A CCF é como se fosse uma doação para o 23º BPM. Funciona da seguinte maneira: a polícia emite um boleto com valores sugeridos de contribuição e envia à pessoa jurídica.
Se a pessoa quiser – por isso é facultativa – paga. O major José Luis explica que quem não paga não vai para a dívida ativa, não é cobrado nem tem qualquer sanção. Funciona como uma doação.
Neste primeiro momento, são enviados boletos somente para pessoas jurídicas. A prefeitura foi parceira e cedeu o cadastro do município onde constam todos os CNPJs com registro na cidade.
A PM usa essa base de dados e emite os boletos. A parceria com a associação empresarial é importante porque em vez de entregar os boletos em cada porta, a polícia os envia aos contadores que fazem parte do núcleo da Acisbs.
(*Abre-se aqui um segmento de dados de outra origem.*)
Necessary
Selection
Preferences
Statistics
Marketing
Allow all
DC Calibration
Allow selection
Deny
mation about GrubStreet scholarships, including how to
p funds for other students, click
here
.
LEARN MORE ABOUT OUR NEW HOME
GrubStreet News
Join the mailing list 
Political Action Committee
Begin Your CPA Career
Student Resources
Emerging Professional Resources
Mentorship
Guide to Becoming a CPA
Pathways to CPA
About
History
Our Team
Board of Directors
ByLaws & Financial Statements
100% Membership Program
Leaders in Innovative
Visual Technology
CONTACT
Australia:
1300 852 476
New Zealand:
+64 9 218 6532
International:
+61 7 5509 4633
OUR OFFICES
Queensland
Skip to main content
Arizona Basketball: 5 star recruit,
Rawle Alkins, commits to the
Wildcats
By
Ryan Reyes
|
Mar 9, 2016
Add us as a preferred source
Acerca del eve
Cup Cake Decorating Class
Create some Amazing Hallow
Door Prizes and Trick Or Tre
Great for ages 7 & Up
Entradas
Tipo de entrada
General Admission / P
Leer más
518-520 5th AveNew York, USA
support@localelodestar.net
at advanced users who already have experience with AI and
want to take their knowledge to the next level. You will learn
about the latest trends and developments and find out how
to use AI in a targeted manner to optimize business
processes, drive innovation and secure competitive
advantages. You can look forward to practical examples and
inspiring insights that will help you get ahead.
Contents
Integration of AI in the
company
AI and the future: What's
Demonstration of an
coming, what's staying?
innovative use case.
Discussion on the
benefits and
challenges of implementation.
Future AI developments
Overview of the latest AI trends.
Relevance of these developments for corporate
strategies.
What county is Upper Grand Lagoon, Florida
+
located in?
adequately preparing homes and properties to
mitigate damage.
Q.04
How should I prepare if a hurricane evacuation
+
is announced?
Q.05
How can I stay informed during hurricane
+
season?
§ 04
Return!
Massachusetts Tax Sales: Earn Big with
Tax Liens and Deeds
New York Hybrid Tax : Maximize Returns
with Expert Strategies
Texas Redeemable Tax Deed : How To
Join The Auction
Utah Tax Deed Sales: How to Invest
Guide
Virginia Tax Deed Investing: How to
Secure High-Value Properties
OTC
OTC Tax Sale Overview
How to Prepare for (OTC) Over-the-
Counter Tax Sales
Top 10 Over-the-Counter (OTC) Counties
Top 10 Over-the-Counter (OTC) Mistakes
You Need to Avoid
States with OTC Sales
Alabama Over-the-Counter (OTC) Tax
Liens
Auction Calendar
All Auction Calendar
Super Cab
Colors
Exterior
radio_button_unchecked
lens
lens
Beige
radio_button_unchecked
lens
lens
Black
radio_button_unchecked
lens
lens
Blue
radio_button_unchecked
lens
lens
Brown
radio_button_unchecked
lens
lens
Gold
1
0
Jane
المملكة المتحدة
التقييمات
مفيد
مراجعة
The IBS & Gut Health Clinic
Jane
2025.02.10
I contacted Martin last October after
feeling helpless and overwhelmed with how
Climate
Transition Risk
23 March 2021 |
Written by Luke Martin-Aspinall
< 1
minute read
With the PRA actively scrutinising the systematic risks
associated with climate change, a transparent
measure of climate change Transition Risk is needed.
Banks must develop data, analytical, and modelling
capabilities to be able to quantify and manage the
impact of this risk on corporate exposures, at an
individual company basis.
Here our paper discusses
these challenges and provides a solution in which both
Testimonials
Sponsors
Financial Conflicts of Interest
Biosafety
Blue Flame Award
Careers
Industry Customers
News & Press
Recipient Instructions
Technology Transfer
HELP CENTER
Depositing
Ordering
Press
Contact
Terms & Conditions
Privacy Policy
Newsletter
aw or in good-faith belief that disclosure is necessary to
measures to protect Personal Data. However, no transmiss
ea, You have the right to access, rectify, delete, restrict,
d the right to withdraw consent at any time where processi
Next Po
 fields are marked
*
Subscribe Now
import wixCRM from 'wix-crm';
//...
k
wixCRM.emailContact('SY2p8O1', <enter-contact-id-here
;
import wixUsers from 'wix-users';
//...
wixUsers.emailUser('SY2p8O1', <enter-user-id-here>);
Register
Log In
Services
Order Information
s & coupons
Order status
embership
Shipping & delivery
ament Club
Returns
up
Os boletos são emitidos sempre em setembro e outubro, com data de vencimento para o dia 15 do mês. Desta forma, o comando do batalhão já consegue saber quanto arrecadou quando o ano seguinte começa.
“As cidades que se mobilizaram para investir na segurança local tiveram ganho na segurança”
A comunidade tem abraçado a causa. “A nossa taxa de retorno é de 25% do total dos boletos emitidos para as pessoas jurídicas”, informa o major. O “tíquete médio” em São Bento é de R$ 66,82.
O projeto é considerado um sucesso e o 23º Batalhão considera expandi-lo para que as pessoas físicas também possam receber os boletos e doar à PM.
O major diz que o bom retorno é também fruto da transparência com a aplicação do recurso. Além disso, foram instalados outdoors pela cidade para informar sobre a CCF e como funciona.
O 14º BPM, de Jaraguá do Sul, copiou a CCF de São Bento do Sul, mas foi além. Segundo o tenente-coronel Andrade, a partir de setembro próximo também será possível que pessoas físicas contribuam através da conta de água do Samae.